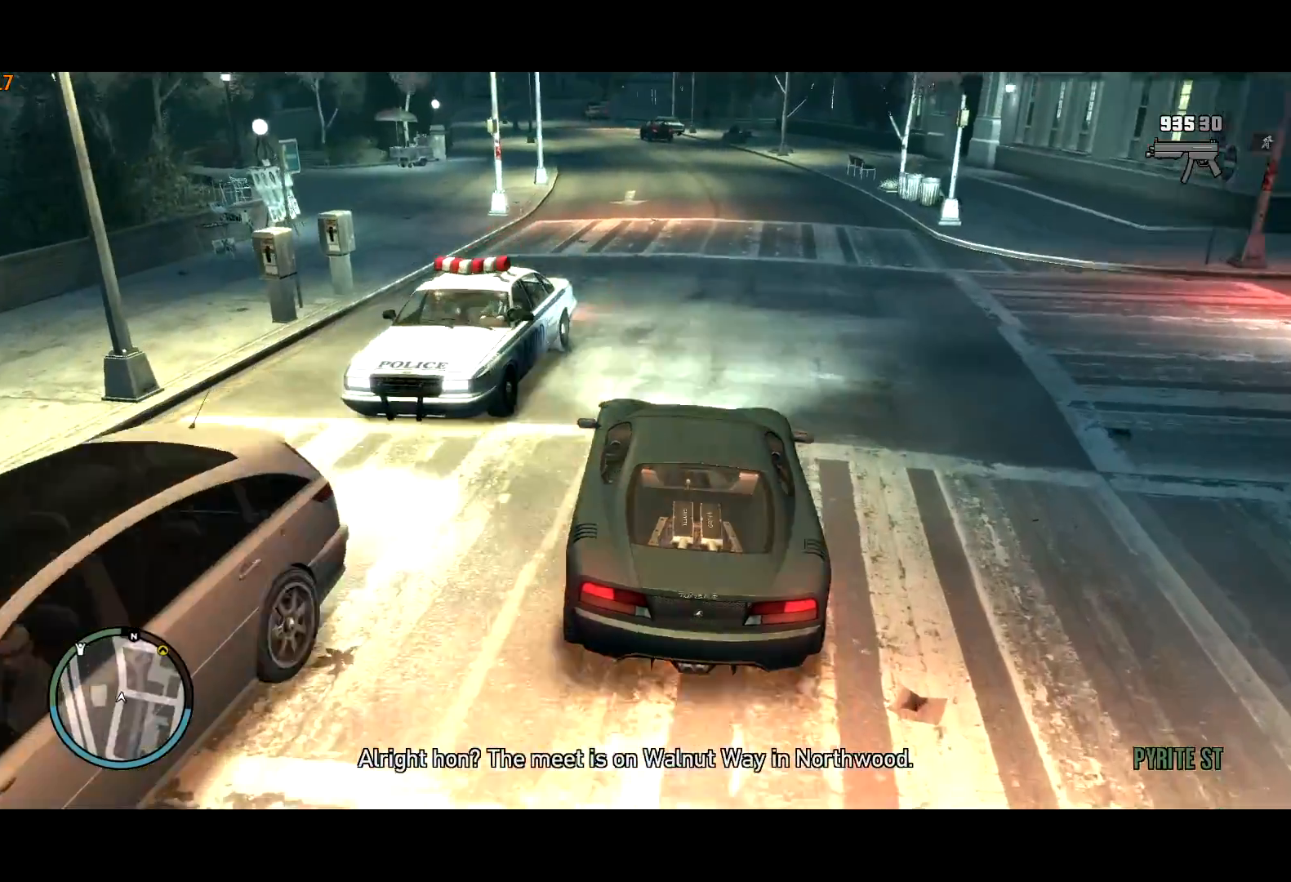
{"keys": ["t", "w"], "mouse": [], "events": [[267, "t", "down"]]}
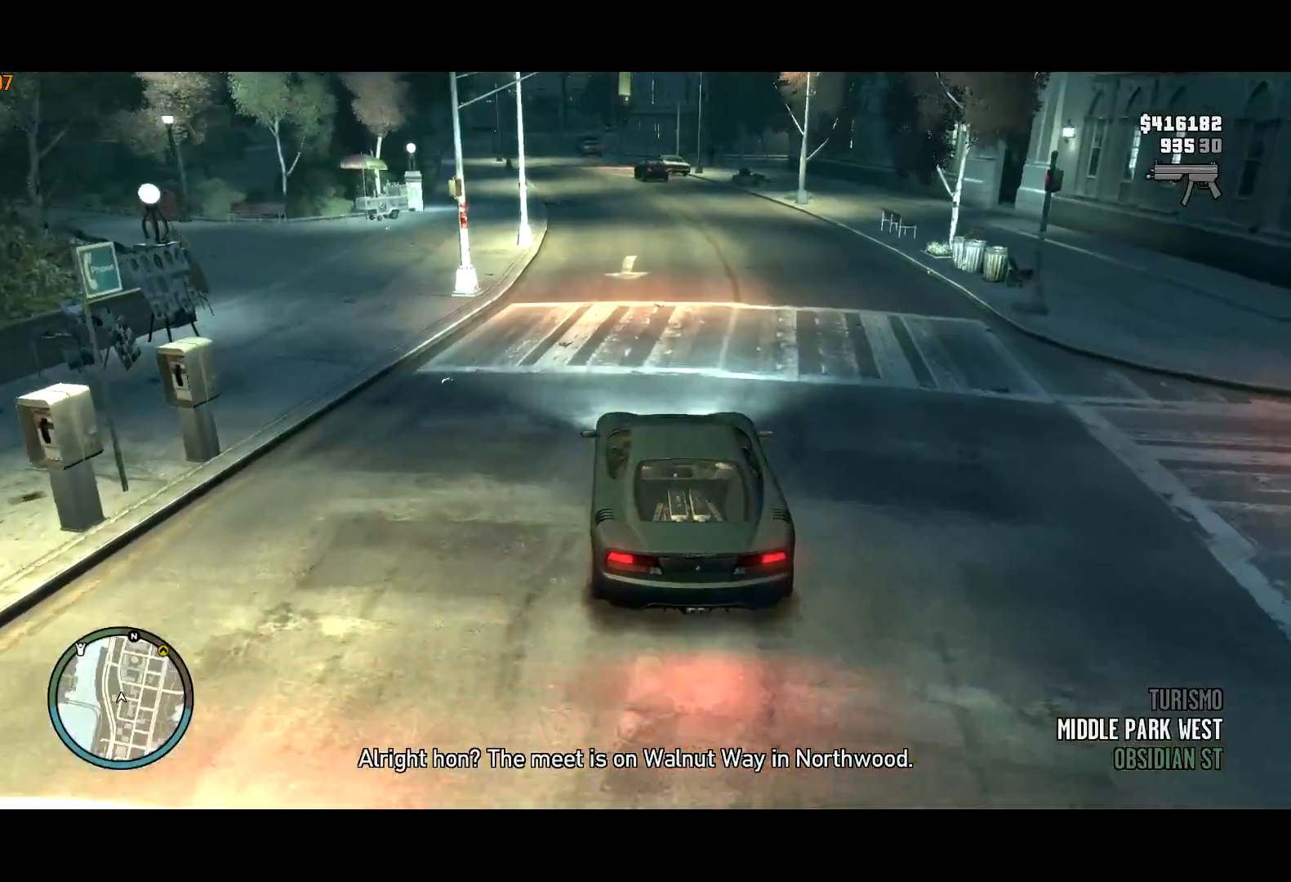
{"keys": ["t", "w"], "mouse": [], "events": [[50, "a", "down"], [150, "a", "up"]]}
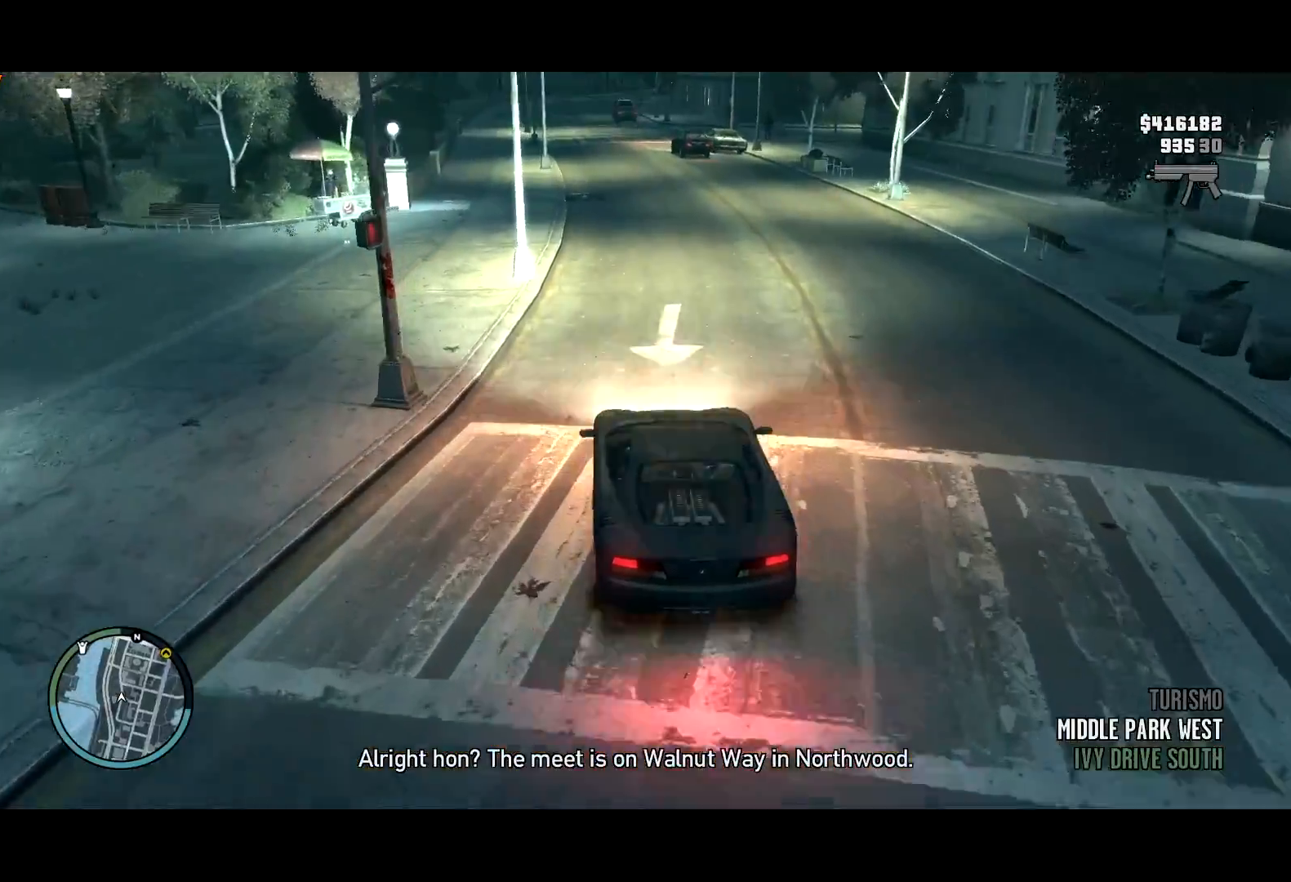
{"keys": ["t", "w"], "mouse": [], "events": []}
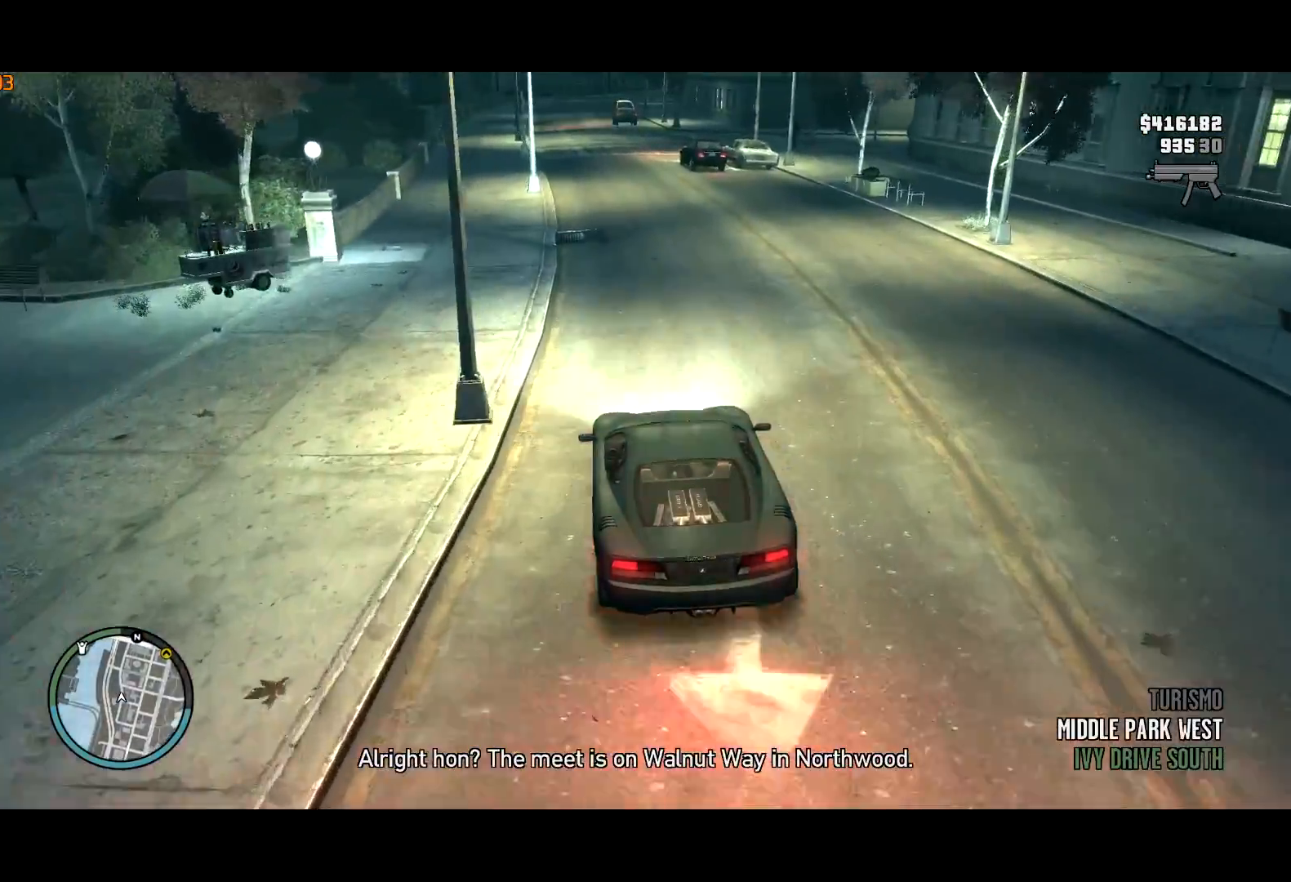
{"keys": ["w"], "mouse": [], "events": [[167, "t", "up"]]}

..........

▶ WORK REQUIRED: In your copy, include no pictures; print every line above exactly.

▶ THE COMPLETED TASK:
{"keys": ["t", "w"], "mouse": [], "events": [[267, "t", "down"]]}
{"keys": ["t", "w"], "mouse": [], "events": [[50, "a", "down"], [150, "a", "up"]]}
{"keys": ["t", "w"], "mouse": [], "events": []}
{"keys": ["w"], "mouse": [], "events": [[167, "t", "up"]]}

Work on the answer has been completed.